DeepSeek-R1: AI New Star

On January 20, 2025, DeepSeek open-sourced its first-generation reasoning models ——DeepSeek-R1 and DeepSeek-R1-Zero. Following the release of its MoE (Mixture-of-Experts) model DeepSeek-V3 last December, and shook up the AI world once again.

DeepSeek-R1 doesn't just cut training costs, and it also makes a big leap forward, shaking up the old idea that open-source models can't keep up with their closed-source rivals. It even matches top-tier models like OpenAI-o1 in multiple benchmarks.

In addition to open-sourcing the models, DeepSeek has released the training methods and published detailed research papers, which making it easier to find out the model's innovations and it's broader impact.

What' new?

Open-sourced and flexible deployment

DeepSeek has fully open-sourced the model, which can be directly downloaded and run locally. Additionally, users are permitted to use R1 to train other models. There are even mini models available that can run on mobile devices.
Support all kinds of flexible privacy deployment.

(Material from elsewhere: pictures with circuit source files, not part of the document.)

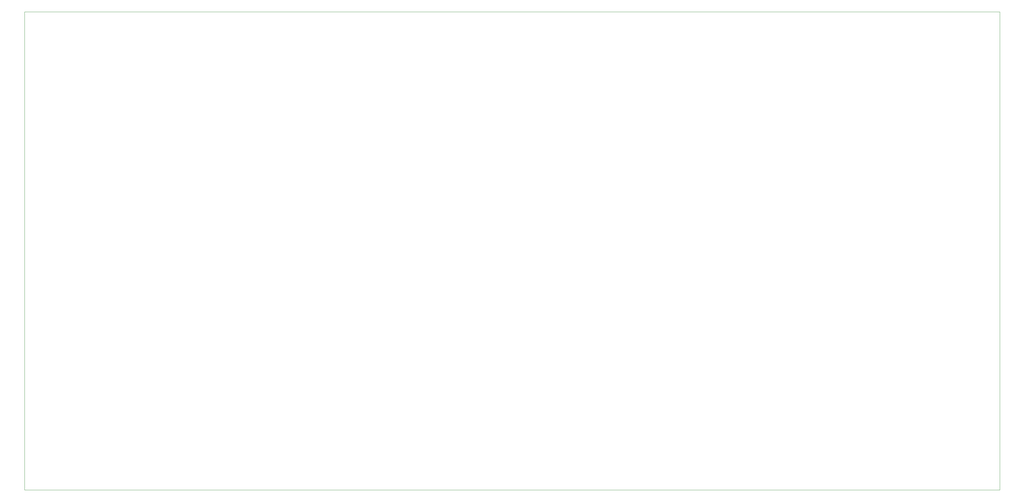
<source format=gbr>
%TF.GenerationSoftware,KiCad,Pcbnew,8.0.7*%
%TF.CreationDate,2024-12-20T12:02:52-05:00*%
%TF.ProjectId,HMS Olfactometer,484d5320-4f6c-4666-9163-746f6d657465,rev?*%
%TF.SameCoordinates,Original*%
%TF.FileFunction,Profile,NP*%
%FSLAX46Y46*%
G04 Gerber Fmt 4.6, Leading zero omitted, Abs format (unit mm)*
G04 Created by KiCad (PCBNEW 8.0.7) date 2024-12-20 12:02:52*
%MOMM*%
%LPD*%
G01*
G04 APERTURE LIST*
%TA.AperFunction,Profile*%
%ADD10C,0.050000*%
%TD*%
G04 APERTURE END LIST*
D10*
X30480000Y-33020000D02*
X309880000Y-33020000D01*
X309880000Y-170180000D01*
X30480000Y-170180000D01*
X30480000Y-33020000D01*
M02*

</source>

Excellent cost-effectiveness

Low computational power consumption
- Training a 1.5B model requires only 7GB of GPU memory.
Low training cost
- Training costs just $5.576 million, which is far below to other tech giants that often invest hundreds of millions or even billions of dollars.
Low hardware requirements
- DeepSeek R1 has low hardware requirements and can run efficiently on machines with lower performance.
Low usage cost
- The API service pricing is $0.14 per million input tokens (cache hit) / $0.55 per million input tokens (cache miss), and $2.19 per million output tokens. Compared with OpenAI-o1's pricing of $15 per million input tokens and $60 per million output tokens, it offers much higher cost-effectiveness.

Technical Innovation

Novel Reinforcement Learning Algorithm:
- DeepSeek uses GRPO (Group Relative Policy Optimization), a new reinforcement learning method that no longer relies on a separate value network to estimate rewards. Instead, it estimates rewards based on group comparisons, reducing memory and computing costs while improving training stability and mathematical reasoning capabilities .
Innovative Training Method:
- Unlike traditional training methods that rely on adding numerous Chain-of-Thought (COT) examples in Supervised Fine-Tuning (SFT) , using complex neural network reward models to teach the model thinking, DeepSeek-R1-Zero uses a pure reinforcement learning (RL) path. Making the model to learn and reason autonomously, leading to more explicit emergent properties.